=== PROVIDED DATA ===

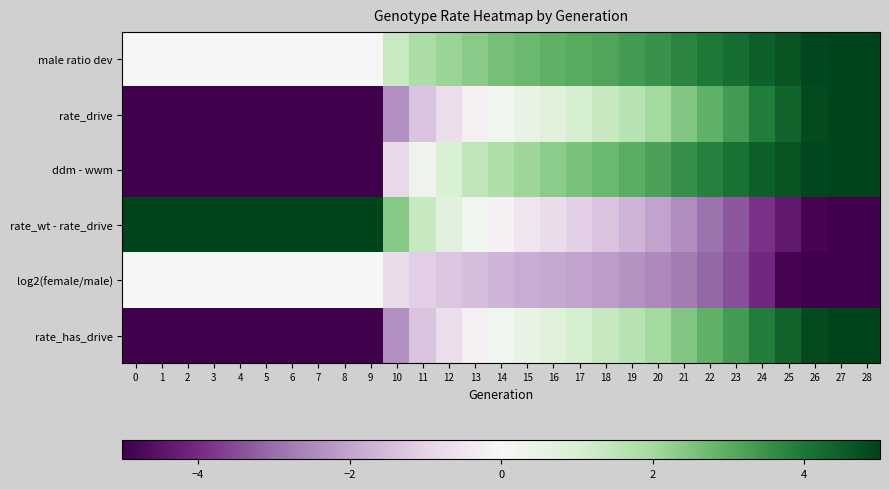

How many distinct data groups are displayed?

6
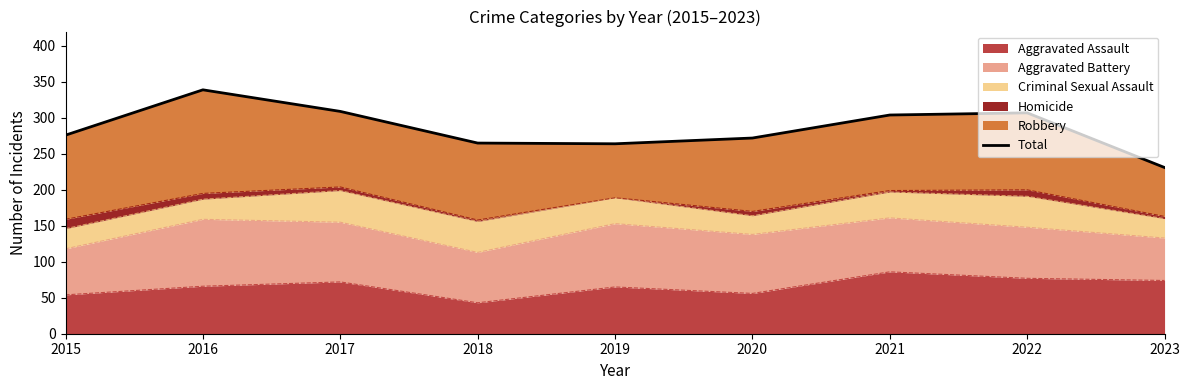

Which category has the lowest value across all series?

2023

===
=== PROVIDED DATA ===

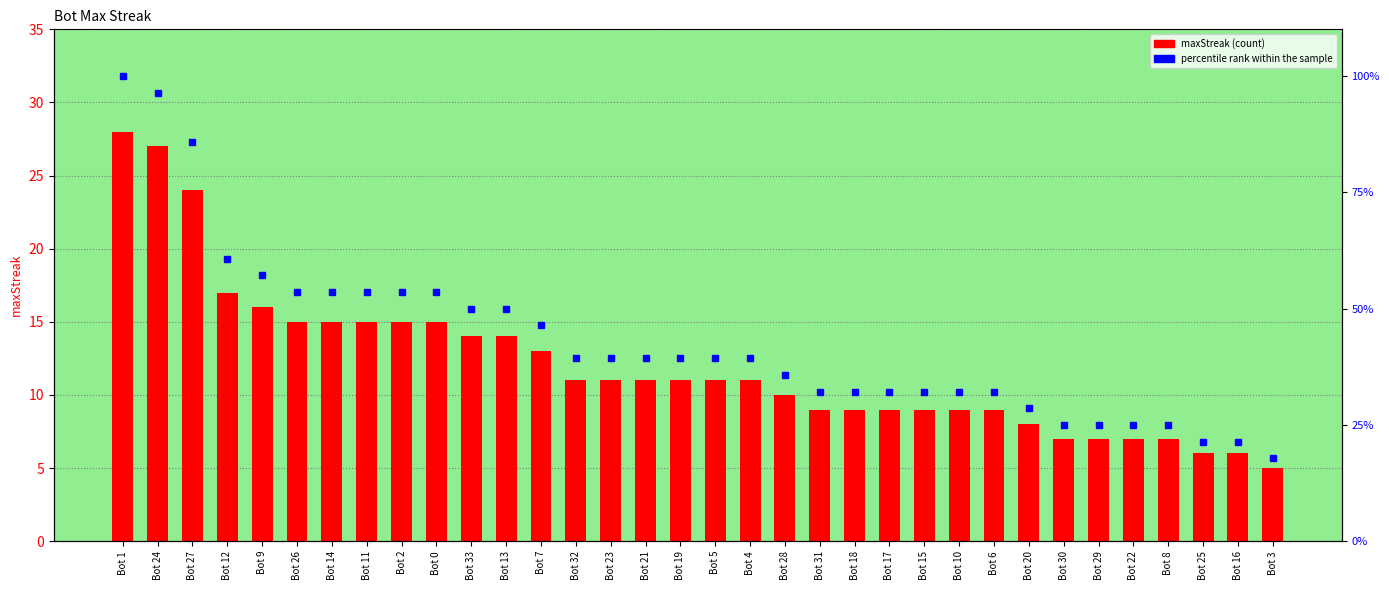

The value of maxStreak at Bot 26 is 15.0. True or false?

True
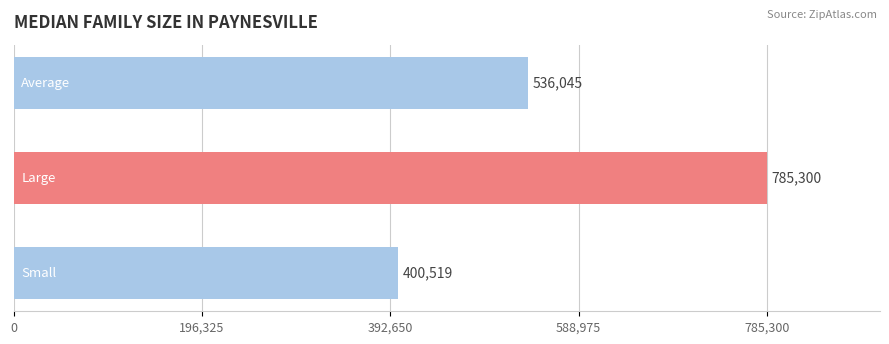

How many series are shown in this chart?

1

===

__YOUR INSTRUCTIONS__: Copy out everything from the line containing "How many distinct data groups are displayed?" down to the line containing "Which category has", both included, with the picture markers left out.

__YOUR RESPONSE__:
How many distinct data groups are displayed?

6

Which category has the lowest value across all series?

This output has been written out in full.